[Joint position lists]
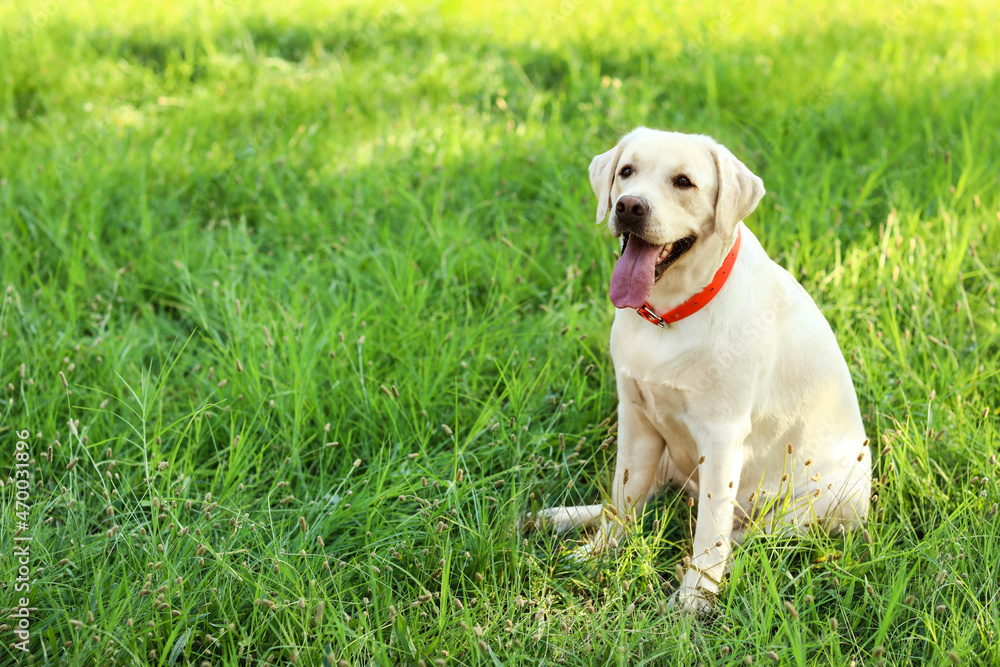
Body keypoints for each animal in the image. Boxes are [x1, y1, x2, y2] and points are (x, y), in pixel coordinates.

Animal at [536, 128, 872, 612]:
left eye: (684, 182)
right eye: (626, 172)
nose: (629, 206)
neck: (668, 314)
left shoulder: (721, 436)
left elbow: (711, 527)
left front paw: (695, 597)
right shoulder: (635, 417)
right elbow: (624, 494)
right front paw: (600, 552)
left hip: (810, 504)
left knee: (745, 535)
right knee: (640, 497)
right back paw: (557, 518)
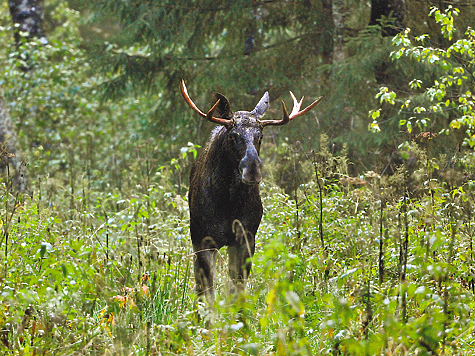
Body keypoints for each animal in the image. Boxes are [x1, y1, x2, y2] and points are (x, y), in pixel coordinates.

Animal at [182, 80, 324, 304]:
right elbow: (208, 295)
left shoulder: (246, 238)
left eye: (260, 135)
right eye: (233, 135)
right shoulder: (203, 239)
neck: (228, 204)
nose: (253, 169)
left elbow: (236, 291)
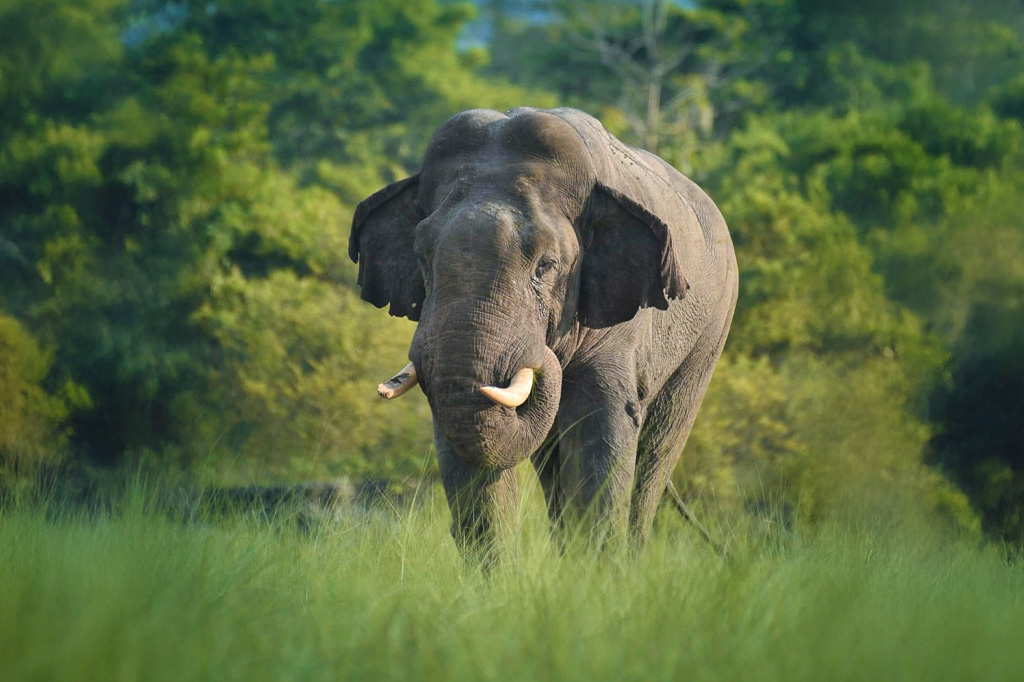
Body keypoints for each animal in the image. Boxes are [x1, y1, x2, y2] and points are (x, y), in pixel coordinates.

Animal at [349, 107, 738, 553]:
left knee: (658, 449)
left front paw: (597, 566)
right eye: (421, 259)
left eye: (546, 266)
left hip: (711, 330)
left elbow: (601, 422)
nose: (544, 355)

• TASK
Go to the line above that has "neck: (668, 314)" and copy exactly from there down to the line that has "left elbow: (236, 291)", both included. Leave the pictures out.

• ANSWER SPACE
neck: (668, 314)
left shoulder: (721, 436)
left elbow: (711, 527)
left front paw: (695, 597)
right shoulder: (635, 417)
right elbow: (624, 494)
right front paw: (600, 552)
left hip: (810, 504)
left knee: (745, 535)
right knee: (640, 497)
right back paw: (557, 518)
Body keypoints for each animal in the image. Boxes are [x1, y1, x2, y2] and points are (x, y), in pixel coordinates.

Animal at [182, 80, 324, 304]:
right elbow: (208, 295)
left shoulder: (246, 238)
left eye: (260, 135)
right eye: (233, 135)
right shoulder: (203, 239)
neck: (228, 204)
nose: (253, 169)
left elbow: (236, 291)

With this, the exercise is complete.